Comic belief

    When people write textbooks about the US in the 1960s, they invariably illustrate them with Lichtenstein’s pictures. It might be the cute blonde in the mirror anxiously pining for Brad to phone (cue a discussion on the new sexual mores of the age). Or that fighter plane blasting the enemy out of the sky with a humungous WHAAM! (cue a discussion on the impact on the American psyche of Vietnam). Or it might be one of his comic-book-style close-ups of a steaming coffee cup or a spotless all-white American bathroom (cue a discussion on the consumer revolution and the rise of shopping). These are some of the most famous paintings of recent art history. Ask any American in the 1960s if they had heard of Lichtenstein, and most of them would have been able to reply: “Sure. He was the inventor of pop art. He turned comics into art.” What they wouldn’t have heard of is the small European country wedged between Switzerland and Austria.

    Lichtenstein was one of America’s biggest artists. Now he is getting the first retrospective in Britain since his death in 1997. He and Andy Warhol are identified together as the creators of pop art, and by elevating the US comic strip to the status of art, by getting it on show in the Museum of Modern Art, New York, and into prestigious museums around the world, Lichtenstein did the US a massive cultural favour. It wasn’t just American comics that he was upgrading in the eyes of the global audience. It was America itself.

    Lichtenstein credited his son David with the joint creation of the great comic-book style. For most of the 1950s, Lichtenstein senior had been an abstract expressionist, rubbing free-form colours into the canvas so uninterestingly that nobody had noticed him. One day at school, David had a class where the pupils had to discuss what their parents did. One boy’s dad was a policeman. Everyone’s dad was doing something useful. But when David’s turn came, he could only answer that his dad was an abstract expressionist.

    The other kids laughed: all that meant was that his dad couldn’t draw. A tearful David came home from school and blurted out what had happened. To prove his pals wrong, Lichtenstein knocked up a perfect likeness of something they would all recognise: Mickey Mouse. To his amazement, Lichtenstein senior found he rather liked it. He went on to do more. And more and more and more. Pop art was born.

    There’s a painting from 1962 in the Lichtenstein retrospective that’s about to open in London, which shows a guy and a girl standing by a canvas. “Why, Brad darling, this painting is a masterpiece!” she’s saying. “My, soon you’ll have all of New York clamoring for your work!” This is pretty much what happened. In 1961, just after he painted Mickey for his son, Lichtenstein took a selection of his new comic-strip paintings to New York’s most prestigious art dealer, Leo Castelli, who promptly gave him a show. The show sold out. The fact is that the US was gasping, gagging, for a new art movement that reflected the uncomplicated, go-ahead spirit of the times. In the 1950s, while the smell of world war was still in the air, America needed abstract expressionism for the same sorts of reasons that a depressed man needs to keep the lights down. But once the 1960s started swinging, once cars got faster and chicks got cuter, once the money was there again, and Monroe arrived, and Kennedy, it no longer seemed right or desirable to be churning out angsty abstracts.

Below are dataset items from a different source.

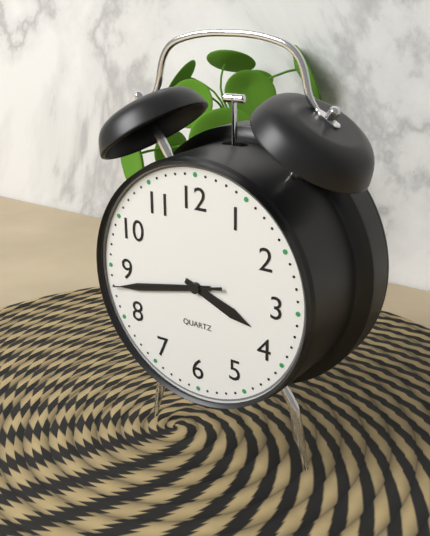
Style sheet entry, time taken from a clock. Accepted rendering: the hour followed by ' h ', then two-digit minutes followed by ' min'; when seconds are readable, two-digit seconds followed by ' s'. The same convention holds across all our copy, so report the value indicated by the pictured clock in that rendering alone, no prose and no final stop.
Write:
3 h 43 min 43 s
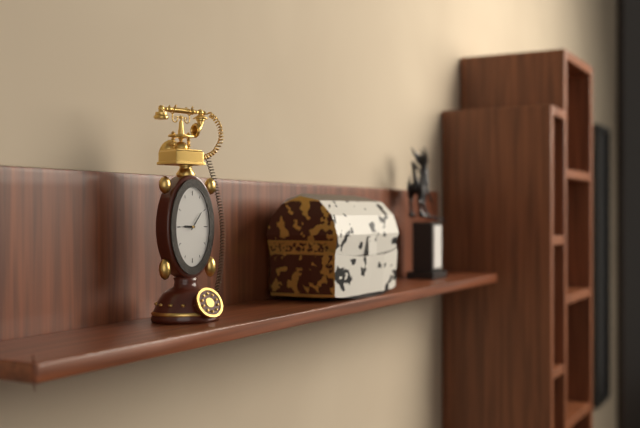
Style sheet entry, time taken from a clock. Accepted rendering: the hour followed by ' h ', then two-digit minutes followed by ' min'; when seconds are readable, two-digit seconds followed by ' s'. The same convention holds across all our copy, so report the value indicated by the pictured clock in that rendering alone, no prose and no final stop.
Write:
9 h 06 min
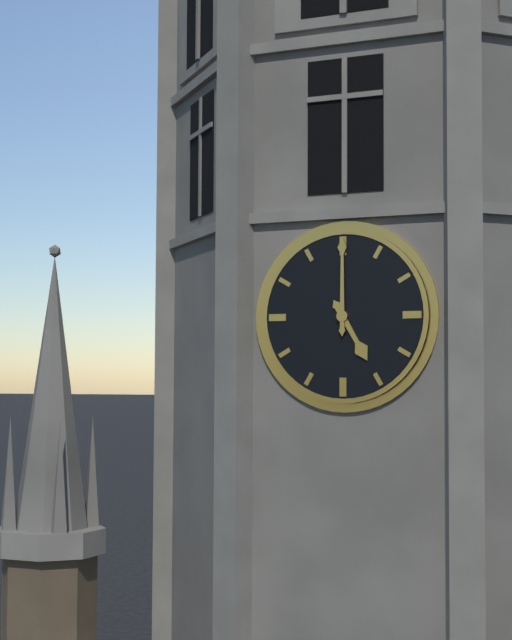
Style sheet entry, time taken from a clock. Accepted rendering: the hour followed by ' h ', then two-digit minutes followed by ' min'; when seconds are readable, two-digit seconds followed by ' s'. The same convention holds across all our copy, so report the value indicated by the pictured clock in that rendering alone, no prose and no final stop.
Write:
5 h 00 min
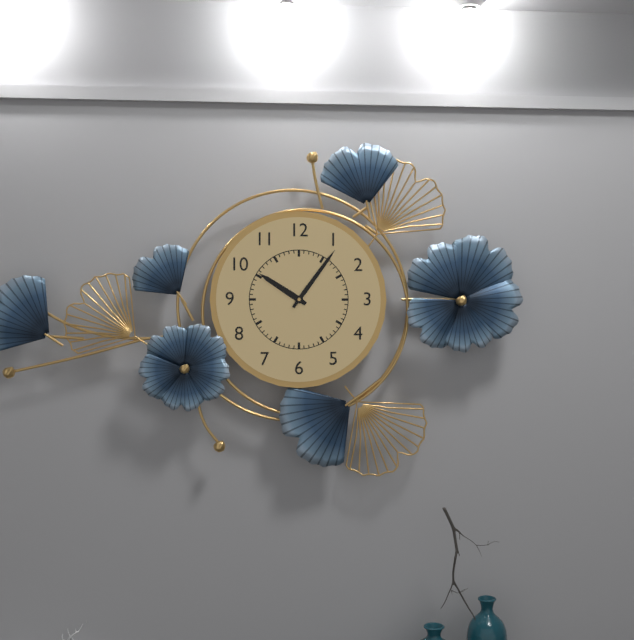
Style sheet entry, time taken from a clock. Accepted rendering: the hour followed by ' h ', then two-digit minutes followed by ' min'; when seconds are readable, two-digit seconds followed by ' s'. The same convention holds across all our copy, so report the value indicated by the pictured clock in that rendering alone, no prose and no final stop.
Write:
10 h 06 min
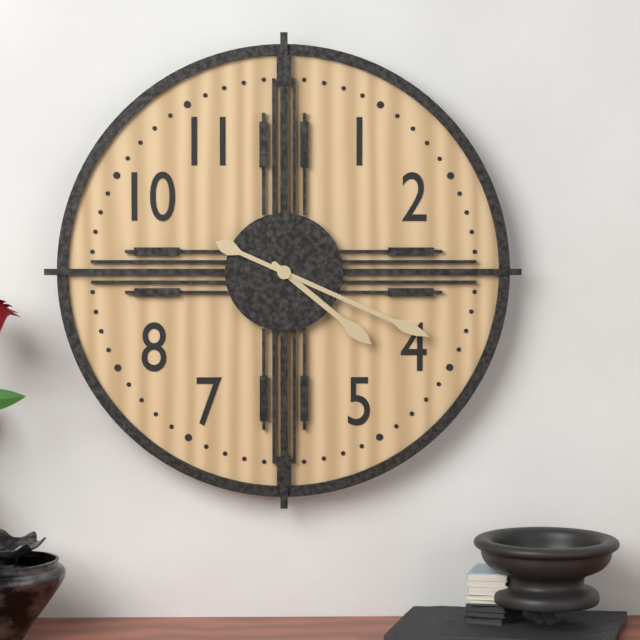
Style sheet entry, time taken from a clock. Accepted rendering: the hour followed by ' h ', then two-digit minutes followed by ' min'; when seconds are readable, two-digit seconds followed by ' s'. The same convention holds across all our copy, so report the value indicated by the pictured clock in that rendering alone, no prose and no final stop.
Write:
4 h 19 min
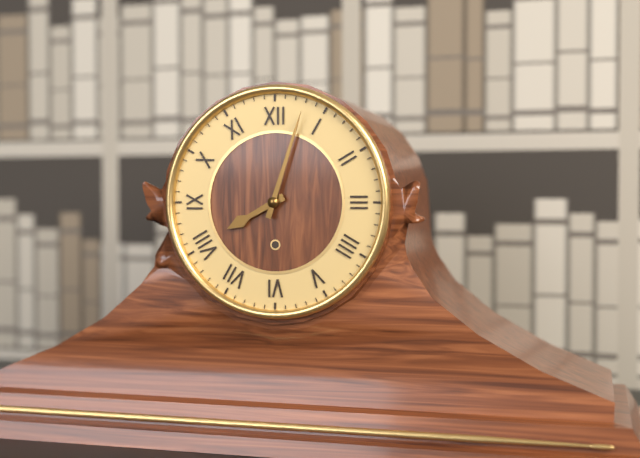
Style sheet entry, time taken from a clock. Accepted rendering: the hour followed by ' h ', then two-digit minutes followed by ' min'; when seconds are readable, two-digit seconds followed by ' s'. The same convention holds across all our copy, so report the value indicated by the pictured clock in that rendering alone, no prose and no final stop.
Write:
8 h 03 min
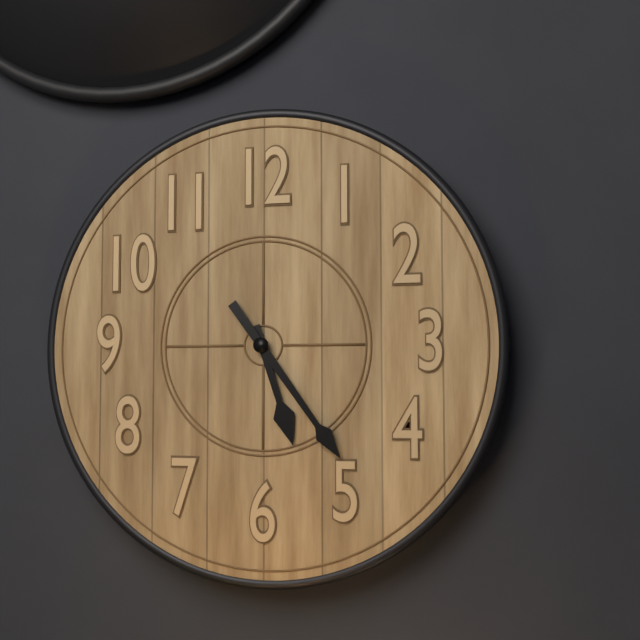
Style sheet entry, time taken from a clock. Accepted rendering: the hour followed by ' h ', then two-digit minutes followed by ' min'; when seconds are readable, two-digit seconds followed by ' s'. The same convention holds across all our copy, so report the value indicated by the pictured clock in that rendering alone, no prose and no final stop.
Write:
5 h 24 min
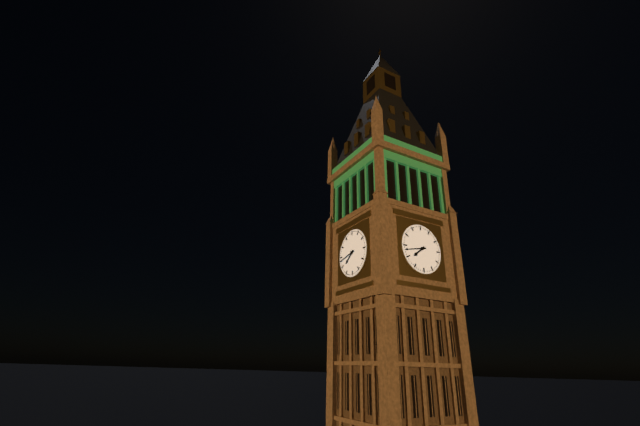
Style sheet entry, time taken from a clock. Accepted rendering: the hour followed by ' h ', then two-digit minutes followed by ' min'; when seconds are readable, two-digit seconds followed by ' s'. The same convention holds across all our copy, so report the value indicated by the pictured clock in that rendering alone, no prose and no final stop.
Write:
7 h 43 min
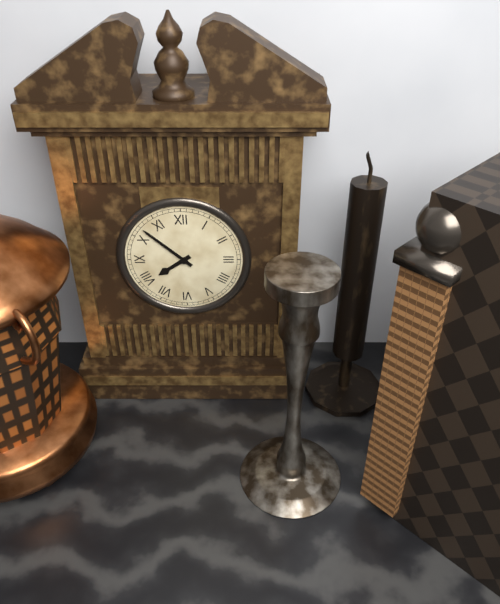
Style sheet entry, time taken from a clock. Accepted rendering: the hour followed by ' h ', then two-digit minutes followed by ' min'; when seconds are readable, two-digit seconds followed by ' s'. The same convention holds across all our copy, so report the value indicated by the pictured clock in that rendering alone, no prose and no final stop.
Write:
7 h 52 min
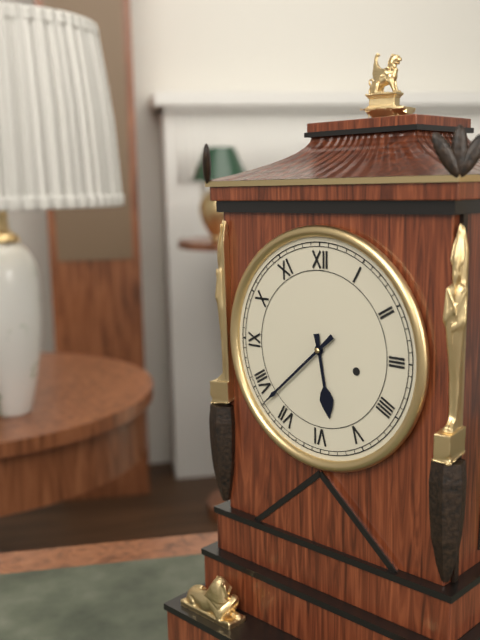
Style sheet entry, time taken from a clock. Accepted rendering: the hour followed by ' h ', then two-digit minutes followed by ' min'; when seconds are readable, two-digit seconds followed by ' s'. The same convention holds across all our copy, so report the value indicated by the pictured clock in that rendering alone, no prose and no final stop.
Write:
5 h 38 min
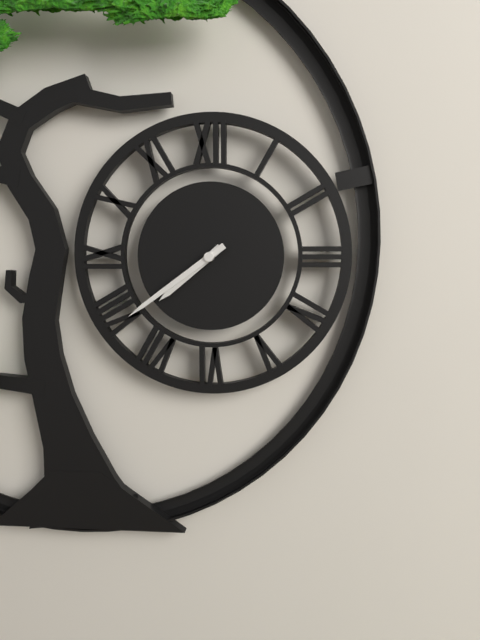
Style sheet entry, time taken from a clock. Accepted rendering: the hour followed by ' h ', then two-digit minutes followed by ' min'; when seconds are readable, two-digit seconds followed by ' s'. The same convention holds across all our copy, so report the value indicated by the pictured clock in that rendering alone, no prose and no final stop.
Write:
7 h 39 min
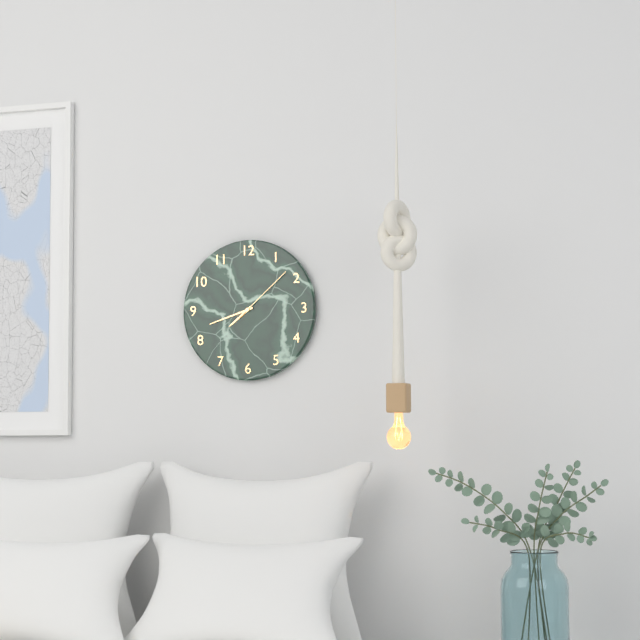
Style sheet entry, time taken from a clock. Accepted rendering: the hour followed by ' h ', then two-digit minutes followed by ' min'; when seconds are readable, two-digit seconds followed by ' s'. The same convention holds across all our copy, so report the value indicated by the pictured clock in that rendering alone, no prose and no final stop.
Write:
7 h 42 min 08 s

    But look carefully and you will notice that Lichtenstein’s paintings are never as dumb or uncomplicated as they initially appear. For a start, they are not straight lifts from comics. These carefully created images were assembled from bits and pieces of comic-book vocabulary found in telephone directories, adverts, posters, as well as actual comics, to make a point. It is no accident that Brad and the blue-eyed blonde discussing art and overnight success parallel Lichtenstein’s own story so closely. He presented them this way on purpose, as an ironic take on his own situation.

    He realised that we realised that he was Brad. The way he worked was to make drawings first, in which he carefully planned the comic-book action he wanted to paint. Many of the pictures are huge. WHAAM! is the size of a wall. Yet, initially, he hand-painted every one of the tiny dots that successfully mimic the half-tone printing process in his pictures. He soon developed a few useful short cuts for doing this, involving stencils. Later on, he used the famous faux-mechanical dots to produce an image of a hand-painted brush stroke. There’s even a self-portrait in which the artist has replaced his own head with a stencil. Thus his art became more and more complex as it doubled back on itself. However, as Brad well knew, it was always more complex than people imagined.